Work required:
Leave the pictures behind and repeat all the entries exactly.

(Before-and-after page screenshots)
● ● ●

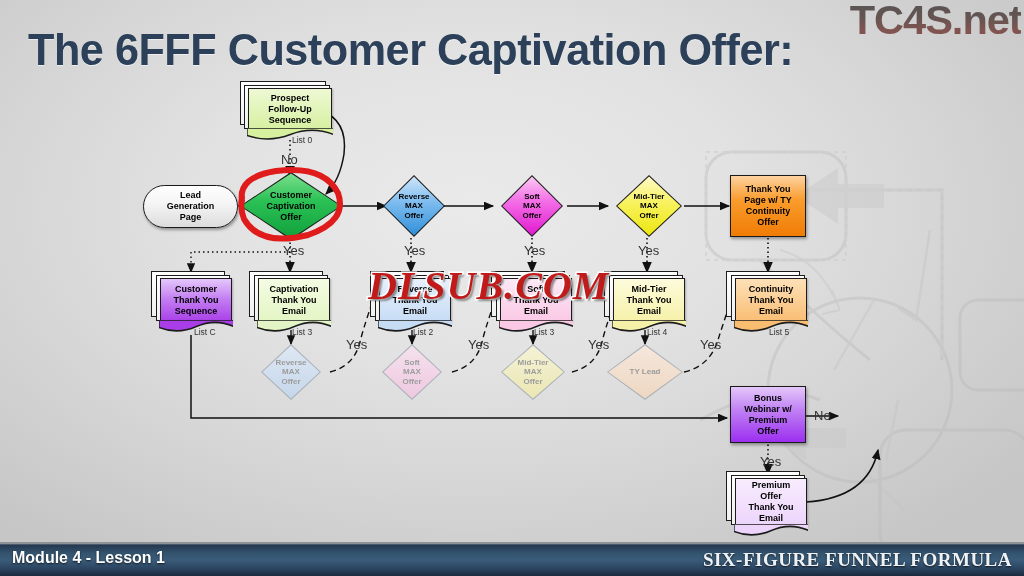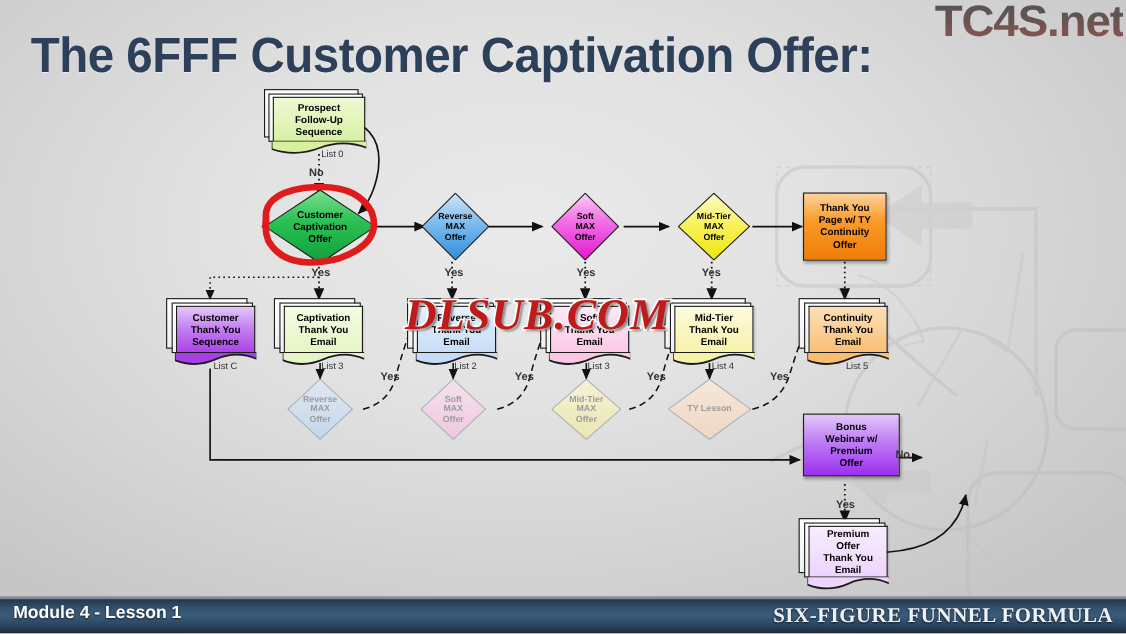"No" .edgelbl { font-size: 10px -> 13px; font-weight: bold -> none }
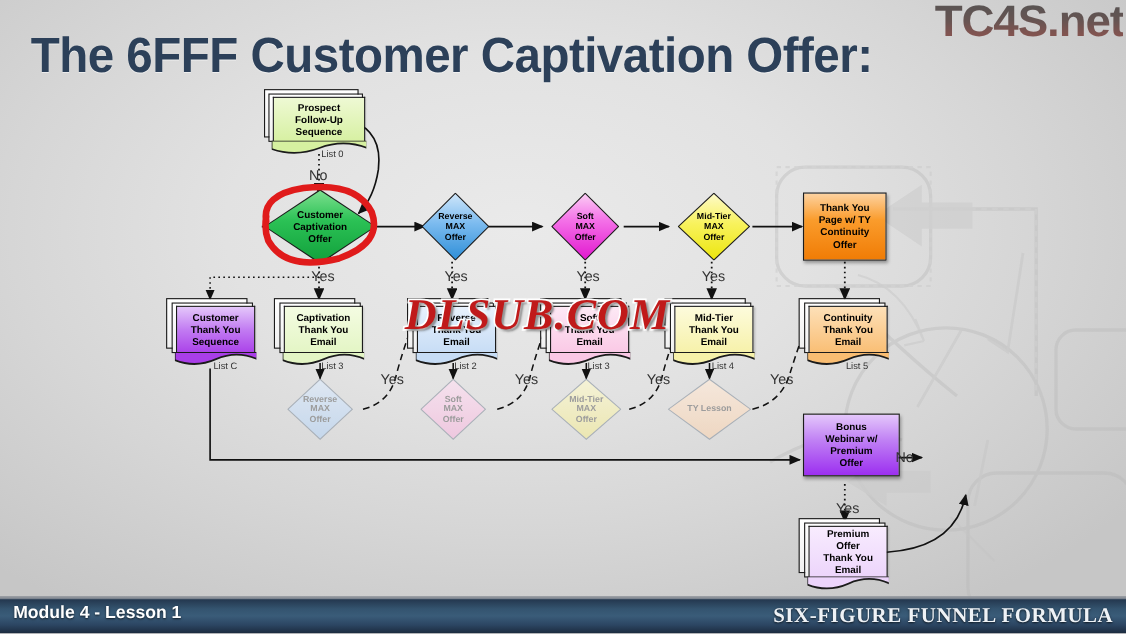"Lead" div.node { html: none -> <div> <div>Lead Generation Page</div> </div> }
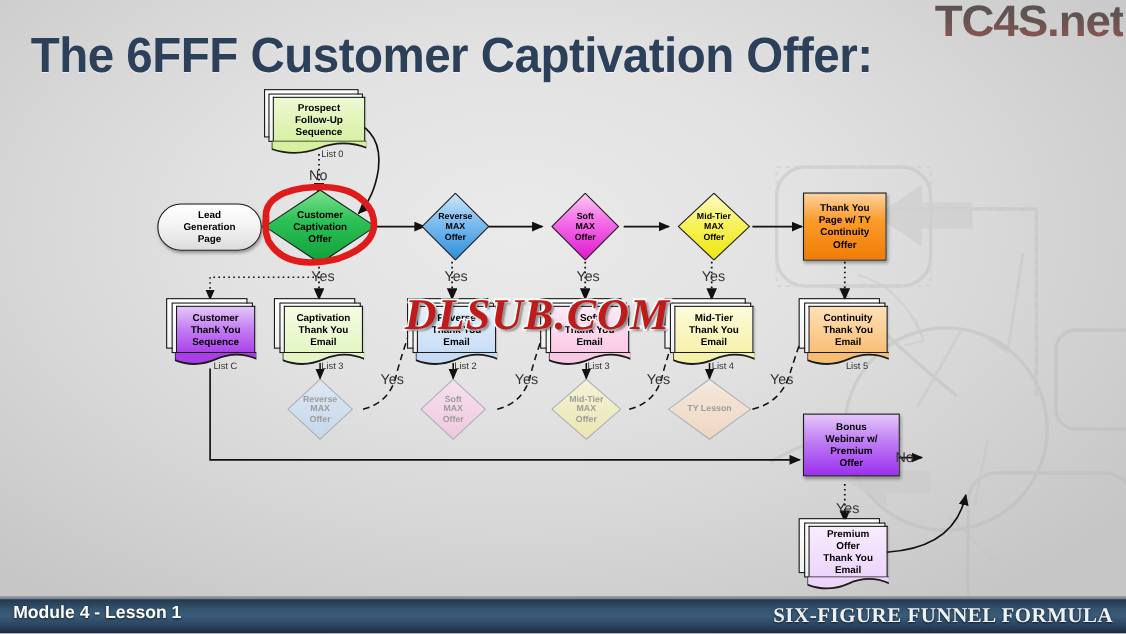"TY Lesson" div.lbl { text: Lesson -> Lead }
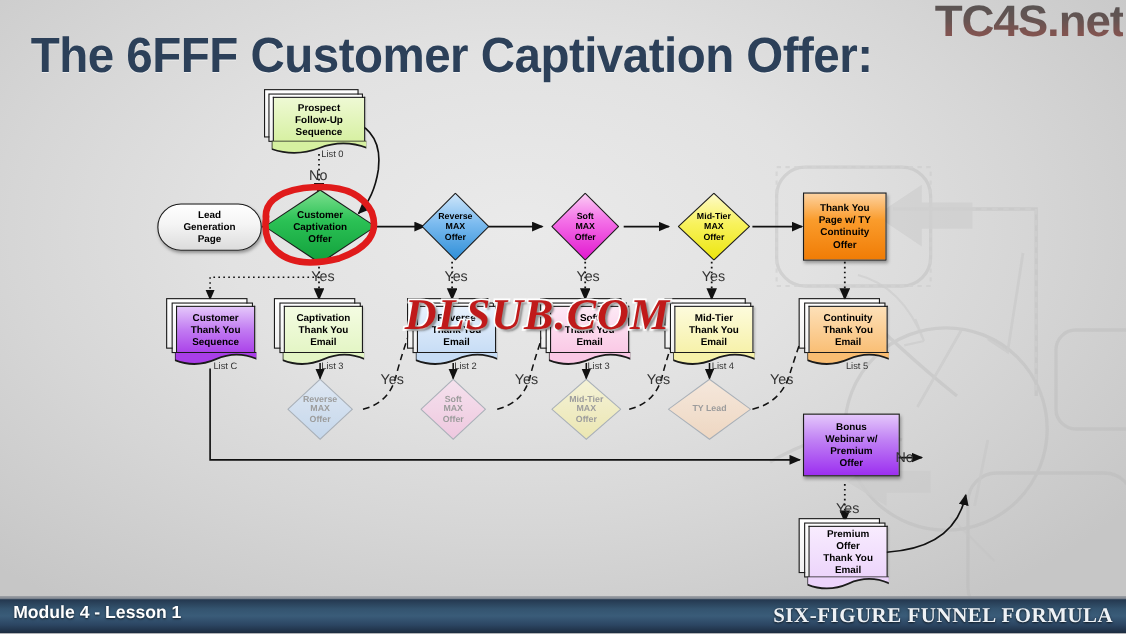"Bonus" div.node { top: 376px -> 386px; width: 88px -> 76px }
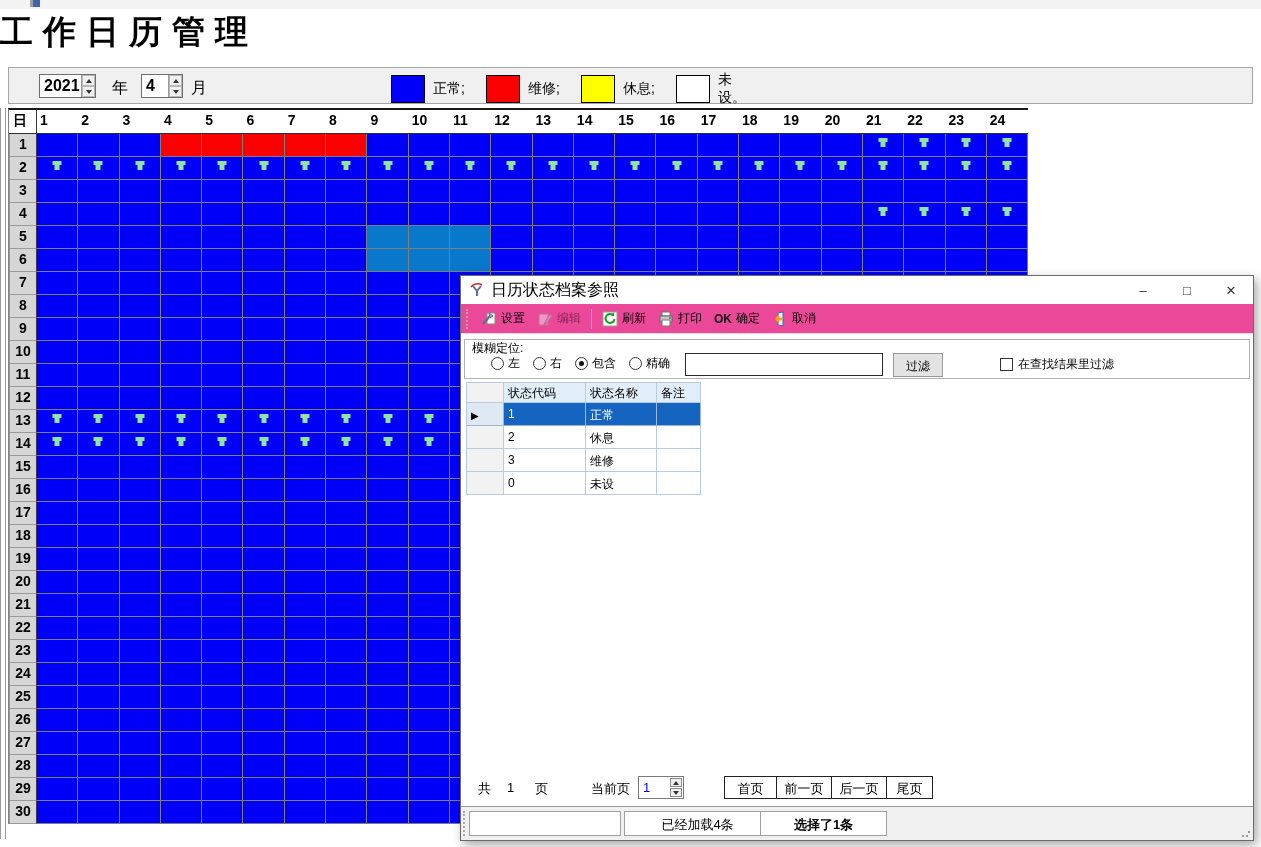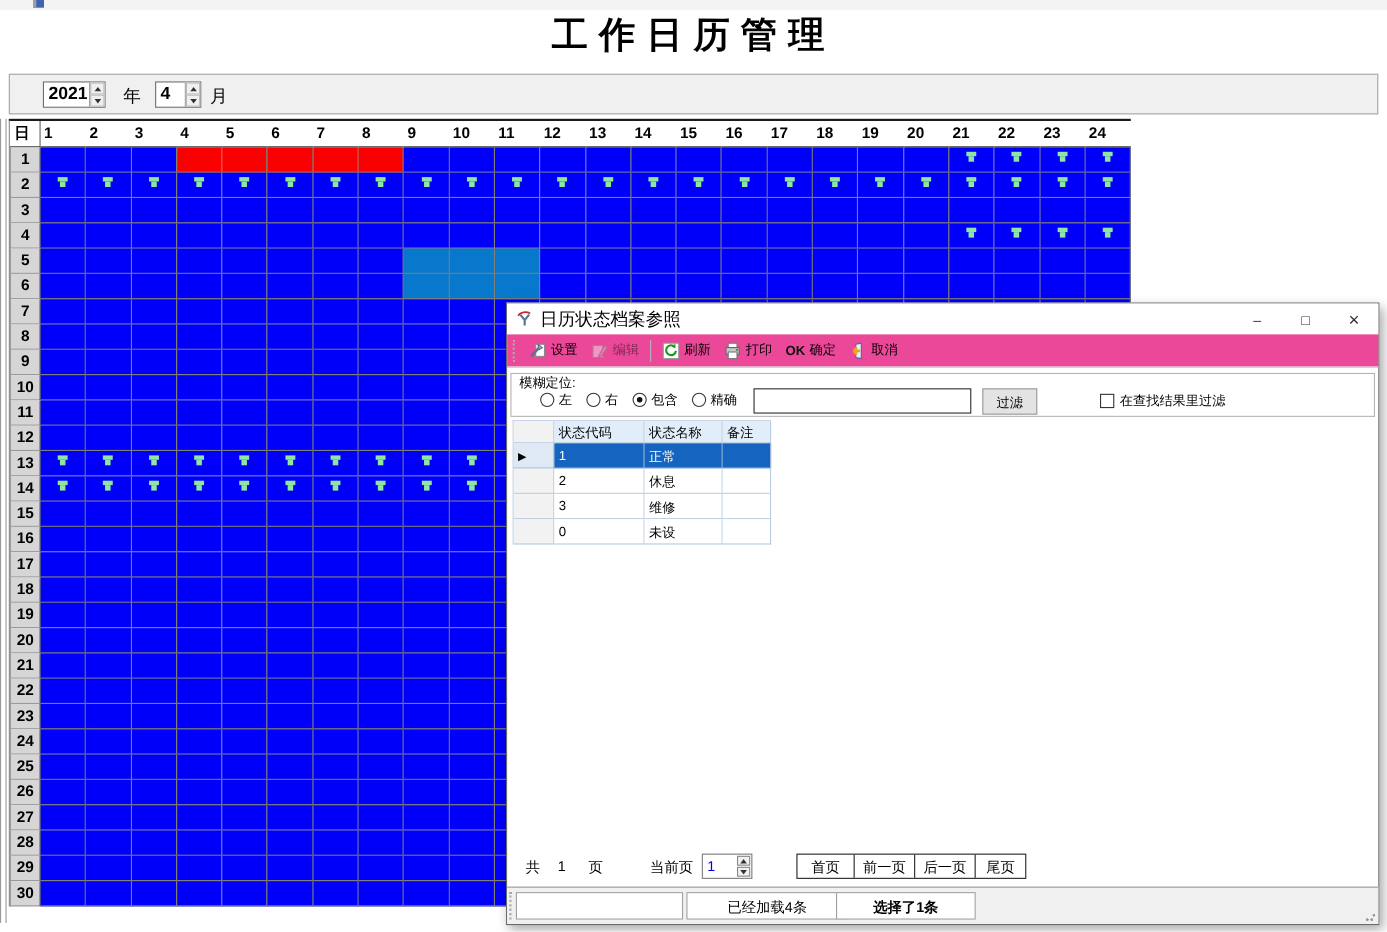"工作日历管理" .page-title { text-align: center -> left }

● ● ●

Problem solution:
"No" .edgelbl { font-size: 10px -> 13px; font-weight: bold -> none }
"Lead" div.node { html: none -> <div> <div>Lead Generation Page</div> </div> }
"TY Lesson" div.lbl { text: Lesson -> Lead }
"Bonus" div.node { top: 376px -> 386px; width: 88px -> 76px }
"工作日历管理" .page-title { text-align: center -> left }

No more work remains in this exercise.